TASK GOAL:
With the pictures left out, transcribe exactly the lines from the one with "y moco o sangre visible, o si defeca" through the end of the data.

**********

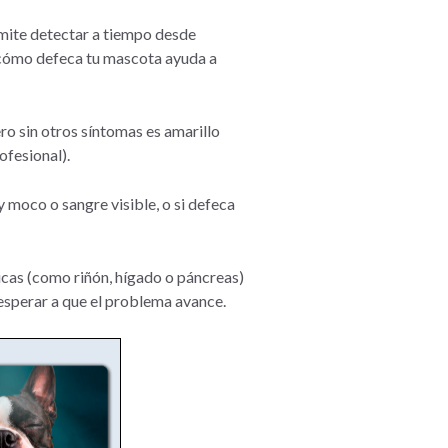
rmite detectar a tiempo desde
e cómo defeca tu mascota ayuda a
ro sin otros síntomas es amarillo
ofesional).
y moco o sangre visible, o si defeca
icas (como riñón, hígado o páncreas)
 esperar a que el problema avance.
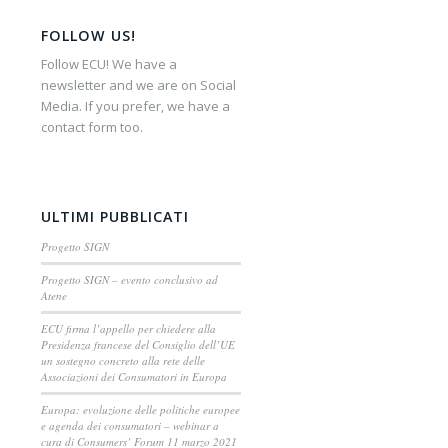
FOLLOW US!
Follow ECU! We have a
newsletter and we are on Social
Media. If you prefer, we have a
contact form too.
ULTIMI PUBBLICATI
Progetto SIGN
Progetto SIGN – evento conclusivo ad
Atene
ECU firma l’appello per chiedere alla
Presidenza francese del Consiglio dell’UE
un sostegno concreto alla rete delle
Associazioni dei Consumatori in Europa
Europa: evoluzione delle politiche europee
e agenda dei consumatori – webinar a
cura di Consumers’ Forum 11 marzo 2021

**********

RESPONSE AREA:
y moco o sangre visible, o si defeca
icas (como riñón, hígado o páncreas)
 esperar a que el problema avance.
FOLLOW US!
Follow ECU! We have a
newsletter and we are on Social
Media. If you prefer, we have a
contact form too.
ULTIMI PUBBLICATI
Progetto SIGN
Progetto SIGN – evento conclusivo ad
Atene
ECU firma l’appello per chiedere alla
Presidenza francese del Consiglio dell’UE
un sostegno concreto alla rete delle
Associazioni dei Consumatori in Europa
Europa: evoluzione delle politiche europee
e agenda dei consumatori – webinar a
cura di Consumers’ Forum 11 marzo 2021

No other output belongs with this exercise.